Bah ce qui coince en fait c’est un peu tout ; le fond comme la forme. Evidemment le bonhomme est sympathique, mais très rapidement on voit bien que c’est pas son taf, et qu’il est beaucoup plus à l’aise pour descendre les godets de rhum qu’on lui sert, que pour envoyer la balle à ses différents interlocuteurs. Du coup forcément, ça tourne un peu court, et à part quelques images sympas, y’a pas grand-chose qui en ressort. Là où c’est délicat, c’est qu’on s’en rend compte, et que Joey semble s’en rendre compte aussi. Il se met donc à surjouer, à enchaîner les vannes maladroites et les pitreries qui tombent toujours un peu à côté. On a parfois un peu l’impression d’assister au dernier tour de piste d’un vieux clown qui cherche à accrocher la lumière par tous les moyens. Ce qui rend la gêne assez palpable.

De même, l’idée d’agrémenter le docu de sa voix en off était plutôt bonne : d’origine caribéenne et sans doute sincèrement passionné de rhum, il a la légitimité pour incarner le truc, et les auteurs ont fait du bon boulot : le texte a de la gueule. Mais là encore, l’exécution pêche un peu, la diction est hachée, et le rendu poussif.

Y’a aussi un petit craquage ou deux. On n’est pas bien sûr de comprendre l’intérêt de voir Joey s’envoyer un petit tour de jet ski en plein milieu de l’émission. Ni d’apprécier de le voir échanger cordialement avec Hervé Damoiseau, qu’est sans doute pas le plus grand humaniste qui soit*.

Et puis le pire c’est que côté rhum, on reste clairement sur notre soif. Au milieu de tout ce cirque, on n’apprend pas grand-chose de nouveau sur notre eau de feu préférée, alors qu’il nous avait semblé que c’était plus ou moins la promesse du truc. C’est un peu le comble.

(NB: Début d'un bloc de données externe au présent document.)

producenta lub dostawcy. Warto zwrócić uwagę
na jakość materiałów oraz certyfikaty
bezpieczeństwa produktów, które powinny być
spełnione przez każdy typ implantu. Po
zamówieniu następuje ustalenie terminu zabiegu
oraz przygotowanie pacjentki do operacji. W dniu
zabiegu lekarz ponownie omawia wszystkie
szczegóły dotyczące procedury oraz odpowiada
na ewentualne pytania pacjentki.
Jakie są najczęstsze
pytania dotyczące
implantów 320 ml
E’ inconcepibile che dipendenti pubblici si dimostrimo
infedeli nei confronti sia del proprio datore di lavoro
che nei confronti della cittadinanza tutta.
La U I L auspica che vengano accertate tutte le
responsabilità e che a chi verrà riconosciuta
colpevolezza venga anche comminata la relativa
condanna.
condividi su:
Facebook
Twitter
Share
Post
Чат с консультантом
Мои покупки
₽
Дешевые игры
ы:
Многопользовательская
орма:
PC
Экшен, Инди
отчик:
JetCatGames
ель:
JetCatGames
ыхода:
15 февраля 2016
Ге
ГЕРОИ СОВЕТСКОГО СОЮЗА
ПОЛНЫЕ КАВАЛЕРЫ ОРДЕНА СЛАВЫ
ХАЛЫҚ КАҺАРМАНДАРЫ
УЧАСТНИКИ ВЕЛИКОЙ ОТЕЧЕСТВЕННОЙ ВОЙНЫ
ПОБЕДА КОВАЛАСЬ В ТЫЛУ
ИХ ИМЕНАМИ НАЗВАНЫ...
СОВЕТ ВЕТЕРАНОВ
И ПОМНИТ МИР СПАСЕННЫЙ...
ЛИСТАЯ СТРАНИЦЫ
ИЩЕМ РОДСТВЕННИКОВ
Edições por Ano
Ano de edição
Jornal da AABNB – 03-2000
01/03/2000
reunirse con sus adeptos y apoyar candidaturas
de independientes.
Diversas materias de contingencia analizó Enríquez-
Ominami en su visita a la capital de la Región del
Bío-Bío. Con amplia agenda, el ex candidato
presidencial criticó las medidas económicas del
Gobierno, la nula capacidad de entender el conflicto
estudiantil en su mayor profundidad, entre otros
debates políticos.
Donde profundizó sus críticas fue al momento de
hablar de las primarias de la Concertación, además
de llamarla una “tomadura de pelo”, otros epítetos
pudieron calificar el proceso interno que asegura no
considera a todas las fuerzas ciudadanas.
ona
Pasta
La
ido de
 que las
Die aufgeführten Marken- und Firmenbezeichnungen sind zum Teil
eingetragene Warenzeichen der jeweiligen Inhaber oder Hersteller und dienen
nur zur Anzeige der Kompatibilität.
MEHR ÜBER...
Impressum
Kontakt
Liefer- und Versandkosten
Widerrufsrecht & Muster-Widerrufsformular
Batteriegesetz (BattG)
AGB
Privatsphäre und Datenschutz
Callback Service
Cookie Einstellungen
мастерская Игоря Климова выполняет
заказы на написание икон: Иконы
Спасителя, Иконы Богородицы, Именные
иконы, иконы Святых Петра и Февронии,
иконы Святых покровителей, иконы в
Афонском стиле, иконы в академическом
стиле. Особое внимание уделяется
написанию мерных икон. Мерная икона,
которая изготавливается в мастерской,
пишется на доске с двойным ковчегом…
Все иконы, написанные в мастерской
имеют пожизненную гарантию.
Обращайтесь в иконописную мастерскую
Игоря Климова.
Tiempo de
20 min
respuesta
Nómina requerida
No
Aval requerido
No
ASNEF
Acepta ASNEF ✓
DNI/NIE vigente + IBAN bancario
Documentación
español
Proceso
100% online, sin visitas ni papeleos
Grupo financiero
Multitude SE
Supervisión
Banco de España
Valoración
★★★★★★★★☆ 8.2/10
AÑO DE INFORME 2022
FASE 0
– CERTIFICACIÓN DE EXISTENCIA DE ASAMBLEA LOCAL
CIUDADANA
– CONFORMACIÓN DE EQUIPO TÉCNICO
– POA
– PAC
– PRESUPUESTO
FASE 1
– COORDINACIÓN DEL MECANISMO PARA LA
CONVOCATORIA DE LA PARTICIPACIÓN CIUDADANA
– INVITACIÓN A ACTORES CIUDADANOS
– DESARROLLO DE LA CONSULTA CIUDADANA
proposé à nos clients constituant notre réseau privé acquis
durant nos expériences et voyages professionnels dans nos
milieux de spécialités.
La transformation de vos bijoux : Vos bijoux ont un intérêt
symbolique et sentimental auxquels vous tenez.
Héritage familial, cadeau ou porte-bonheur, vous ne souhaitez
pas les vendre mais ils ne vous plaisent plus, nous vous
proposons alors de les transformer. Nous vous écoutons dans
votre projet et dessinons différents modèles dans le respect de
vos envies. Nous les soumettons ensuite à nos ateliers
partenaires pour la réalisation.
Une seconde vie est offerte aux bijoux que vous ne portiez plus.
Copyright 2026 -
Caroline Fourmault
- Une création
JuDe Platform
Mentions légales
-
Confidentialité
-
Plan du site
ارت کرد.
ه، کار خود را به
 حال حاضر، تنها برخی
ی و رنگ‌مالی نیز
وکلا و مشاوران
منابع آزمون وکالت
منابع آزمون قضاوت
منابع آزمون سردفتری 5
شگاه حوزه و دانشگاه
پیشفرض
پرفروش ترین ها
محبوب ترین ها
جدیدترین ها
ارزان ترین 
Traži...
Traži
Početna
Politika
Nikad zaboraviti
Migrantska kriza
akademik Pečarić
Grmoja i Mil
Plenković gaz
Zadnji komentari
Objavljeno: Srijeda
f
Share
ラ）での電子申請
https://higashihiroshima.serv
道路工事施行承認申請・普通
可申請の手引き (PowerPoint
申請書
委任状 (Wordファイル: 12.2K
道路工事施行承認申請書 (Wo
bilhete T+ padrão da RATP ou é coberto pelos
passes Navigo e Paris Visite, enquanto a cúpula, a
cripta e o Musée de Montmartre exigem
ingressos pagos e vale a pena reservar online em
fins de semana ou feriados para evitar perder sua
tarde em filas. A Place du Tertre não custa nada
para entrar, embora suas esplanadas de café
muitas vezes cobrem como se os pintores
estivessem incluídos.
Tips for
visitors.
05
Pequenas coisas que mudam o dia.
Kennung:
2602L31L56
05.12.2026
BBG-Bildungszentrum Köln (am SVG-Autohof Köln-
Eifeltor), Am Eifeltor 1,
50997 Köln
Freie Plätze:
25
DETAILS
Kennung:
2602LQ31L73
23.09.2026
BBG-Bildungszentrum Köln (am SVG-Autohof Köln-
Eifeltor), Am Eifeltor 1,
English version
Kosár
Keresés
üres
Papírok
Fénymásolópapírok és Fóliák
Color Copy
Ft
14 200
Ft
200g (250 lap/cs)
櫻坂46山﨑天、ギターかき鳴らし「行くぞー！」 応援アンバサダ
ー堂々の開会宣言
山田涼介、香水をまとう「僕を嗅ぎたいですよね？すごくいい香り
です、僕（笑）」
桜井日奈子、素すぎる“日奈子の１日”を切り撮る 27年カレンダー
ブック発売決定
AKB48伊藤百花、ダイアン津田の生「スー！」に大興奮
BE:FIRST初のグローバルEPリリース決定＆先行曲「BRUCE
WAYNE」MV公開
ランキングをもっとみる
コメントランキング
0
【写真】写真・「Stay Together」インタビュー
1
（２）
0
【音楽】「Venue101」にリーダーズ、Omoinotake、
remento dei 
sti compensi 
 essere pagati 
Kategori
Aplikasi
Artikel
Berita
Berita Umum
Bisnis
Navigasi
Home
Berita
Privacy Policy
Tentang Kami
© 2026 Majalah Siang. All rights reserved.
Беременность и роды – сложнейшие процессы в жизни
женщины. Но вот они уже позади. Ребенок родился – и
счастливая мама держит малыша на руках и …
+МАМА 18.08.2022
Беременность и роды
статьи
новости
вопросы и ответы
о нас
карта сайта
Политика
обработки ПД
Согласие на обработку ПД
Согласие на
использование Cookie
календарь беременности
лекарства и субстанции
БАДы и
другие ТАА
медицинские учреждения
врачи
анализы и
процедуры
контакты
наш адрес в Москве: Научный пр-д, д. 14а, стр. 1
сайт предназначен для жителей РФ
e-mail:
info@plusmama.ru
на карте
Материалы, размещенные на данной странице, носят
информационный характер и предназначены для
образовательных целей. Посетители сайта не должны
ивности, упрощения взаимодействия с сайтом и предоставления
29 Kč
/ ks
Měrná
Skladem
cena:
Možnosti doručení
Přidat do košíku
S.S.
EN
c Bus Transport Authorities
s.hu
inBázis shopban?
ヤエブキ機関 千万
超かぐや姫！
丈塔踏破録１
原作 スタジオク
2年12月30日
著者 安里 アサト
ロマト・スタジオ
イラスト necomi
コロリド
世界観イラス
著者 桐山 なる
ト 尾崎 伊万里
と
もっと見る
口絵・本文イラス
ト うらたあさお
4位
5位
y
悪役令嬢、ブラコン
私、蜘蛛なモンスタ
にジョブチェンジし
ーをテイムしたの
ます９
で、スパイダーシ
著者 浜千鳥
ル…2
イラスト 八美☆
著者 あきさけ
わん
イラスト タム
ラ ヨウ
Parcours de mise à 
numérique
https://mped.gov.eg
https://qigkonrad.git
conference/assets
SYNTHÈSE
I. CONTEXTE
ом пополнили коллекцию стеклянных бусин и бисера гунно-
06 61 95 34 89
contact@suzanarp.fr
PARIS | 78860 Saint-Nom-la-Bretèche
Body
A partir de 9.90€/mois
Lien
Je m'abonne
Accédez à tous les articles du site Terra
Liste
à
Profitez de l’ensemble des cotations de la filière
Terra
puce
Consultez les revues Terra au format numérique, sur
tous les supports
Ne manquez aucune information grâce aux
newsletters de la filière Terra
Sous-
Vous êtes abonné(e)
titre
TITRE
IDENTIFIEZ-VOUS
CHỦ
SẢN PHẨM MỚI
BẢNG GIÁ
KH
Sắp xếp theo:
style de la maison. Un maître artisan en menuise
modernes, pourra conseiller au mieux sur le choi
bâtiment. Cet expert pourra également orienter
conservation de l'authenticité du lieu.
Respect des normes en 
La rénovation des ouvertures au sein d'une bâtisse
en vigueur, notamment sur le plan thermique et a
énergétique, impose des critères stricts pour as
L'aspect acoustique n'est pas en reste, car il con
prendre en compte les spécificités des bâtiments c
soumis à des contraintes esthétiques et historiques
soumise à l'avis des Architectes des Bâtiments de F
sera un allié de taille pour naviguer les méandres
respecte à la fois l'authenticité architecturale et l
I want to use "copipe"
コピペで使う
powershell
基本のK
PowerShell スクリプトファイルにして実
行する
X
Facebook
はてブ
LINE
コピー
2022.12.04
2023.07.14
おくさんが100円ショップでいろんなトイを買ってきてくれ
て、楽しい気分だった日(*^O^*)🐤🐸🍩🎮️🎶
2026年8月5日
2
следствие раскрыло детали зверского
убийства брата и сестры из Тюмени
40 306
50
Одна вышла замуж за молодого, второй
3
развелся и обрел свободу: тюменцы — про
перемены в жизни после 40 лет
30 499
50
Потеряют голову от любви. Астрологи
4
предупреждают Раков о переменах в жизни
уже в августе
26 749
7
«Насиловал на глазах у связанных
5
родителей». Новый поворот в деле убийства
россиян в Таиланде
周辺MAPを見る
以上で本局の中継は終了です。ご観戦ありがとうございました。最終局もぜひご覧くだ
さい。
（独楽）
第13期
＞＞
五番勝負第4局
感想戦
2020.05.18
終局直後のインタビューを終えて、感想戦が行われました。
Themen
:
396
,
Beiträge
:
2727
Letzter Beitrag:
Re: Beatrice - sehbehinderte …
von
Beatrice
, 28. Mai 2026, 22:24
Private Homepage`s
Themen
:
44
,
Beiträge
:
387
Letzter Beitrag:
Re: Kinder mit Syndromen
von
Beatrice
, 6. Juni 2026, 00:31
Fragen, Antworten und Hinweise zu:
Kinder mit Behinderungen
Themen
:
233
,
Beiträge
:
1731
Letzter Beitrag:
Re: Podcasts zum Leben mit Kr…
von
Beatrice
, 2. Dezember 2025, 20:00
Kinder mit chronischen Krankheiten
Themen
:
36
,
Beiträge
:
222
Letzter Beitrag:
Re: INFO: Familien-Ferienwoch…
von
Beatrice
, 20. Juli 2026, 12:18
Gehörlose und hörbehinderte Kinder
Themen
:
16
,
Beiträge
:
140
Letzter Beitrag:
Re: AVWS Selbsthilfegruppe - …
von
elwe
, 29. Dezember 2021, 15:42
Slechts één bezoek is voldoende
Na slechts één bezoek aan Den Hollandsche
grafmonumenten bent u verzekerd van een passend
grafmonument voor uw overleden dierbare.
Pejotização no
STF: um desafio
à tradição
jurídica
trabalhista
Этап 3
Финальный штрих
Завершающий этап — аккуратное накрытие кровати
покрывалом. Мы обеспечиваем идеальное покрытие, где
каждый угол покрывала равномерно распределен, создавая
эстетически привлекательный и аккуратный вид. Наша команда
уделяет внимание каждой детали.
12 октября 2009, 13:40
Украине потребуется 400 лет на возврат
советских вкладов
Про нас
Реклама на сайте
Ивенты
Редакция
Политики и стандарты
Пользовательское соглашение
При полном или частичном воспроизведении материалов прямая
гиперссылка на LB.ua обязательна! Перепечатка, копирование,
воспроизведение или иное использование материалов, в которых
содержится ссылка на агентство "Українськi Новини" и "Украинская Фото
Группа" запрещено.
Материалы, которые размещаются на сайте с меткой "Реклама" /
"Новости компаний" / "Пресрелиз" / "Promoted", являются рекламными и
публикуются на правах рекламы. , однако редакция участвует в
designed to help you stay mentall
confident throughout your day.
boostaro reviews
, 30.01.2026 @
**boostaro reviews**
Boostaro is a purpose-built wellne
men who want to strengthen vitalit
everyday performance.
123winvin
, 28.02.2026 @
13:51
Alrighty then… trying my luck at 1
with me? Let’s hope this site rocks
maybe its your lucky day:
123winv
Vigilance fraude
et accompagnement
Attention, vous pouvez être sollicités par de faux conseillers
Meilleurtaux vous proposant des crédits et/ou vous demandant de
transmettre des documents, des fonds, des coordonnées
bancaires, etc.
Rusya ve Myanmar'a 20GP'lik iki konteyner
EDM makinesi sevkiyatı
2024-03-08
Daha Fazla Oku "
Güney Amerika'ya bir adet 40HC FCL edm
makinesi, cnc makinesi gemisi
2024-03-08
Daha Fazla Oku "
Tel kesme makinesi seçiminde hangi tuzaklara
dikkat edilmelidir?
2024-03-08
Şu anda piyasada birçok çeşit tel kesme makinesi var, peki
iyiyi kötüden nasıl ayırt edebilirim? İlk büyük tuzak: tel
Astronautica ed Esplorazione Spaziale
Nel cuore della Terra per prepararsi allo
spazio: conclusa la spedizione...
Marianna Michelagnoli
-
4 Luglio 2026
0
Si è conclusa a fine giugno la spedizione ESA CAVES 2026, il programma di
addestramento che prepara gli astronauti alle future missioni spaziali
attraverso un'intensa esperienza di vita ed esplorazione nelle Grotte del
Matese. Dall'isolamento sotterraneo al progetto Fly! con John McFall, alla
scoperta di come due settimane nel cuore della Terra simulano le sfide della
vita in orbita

Tous les foies sont dans la nature

Bon, nous on n’a pas kiffé, et on n’a pas réussi à dépasser la première vanne du second épisode, mais faites-vous votre propre avis. Le replay est dispo sur Mycanal pour les chanceux qui y ont accès. Et si vous kiffez, faites nous le savoir en balançant quelques noms d’oiseaux sur notre page Facebook. De notre côté, on se contentera de réécouter les pépites de NTM, et même certains des morceaux « solos » du sieur Morville. Celui-là, ou celui-là par exemple. Et une petite redif’ de Polisse pour faire passer le tout. Parc qu’au fond, on le kiffe vraiment le pépère.

*Lors de la grève de 2009 qui avait paralysé l’île pendant 44 jours, ce brave Hervé aurait déclaré : « Et puis, puisqu’on se plaint autant de la Guadeloupe et de son système, eh ben, les Guadeloupéens sont en grande partie Sénégalais, qu’est-ce qui leur empêche d’aller visiter le Sénégal, pour voir si on est mieux au Sénégal qu’en France puisque le pouvoir colonialiste est si désagréable que ça ».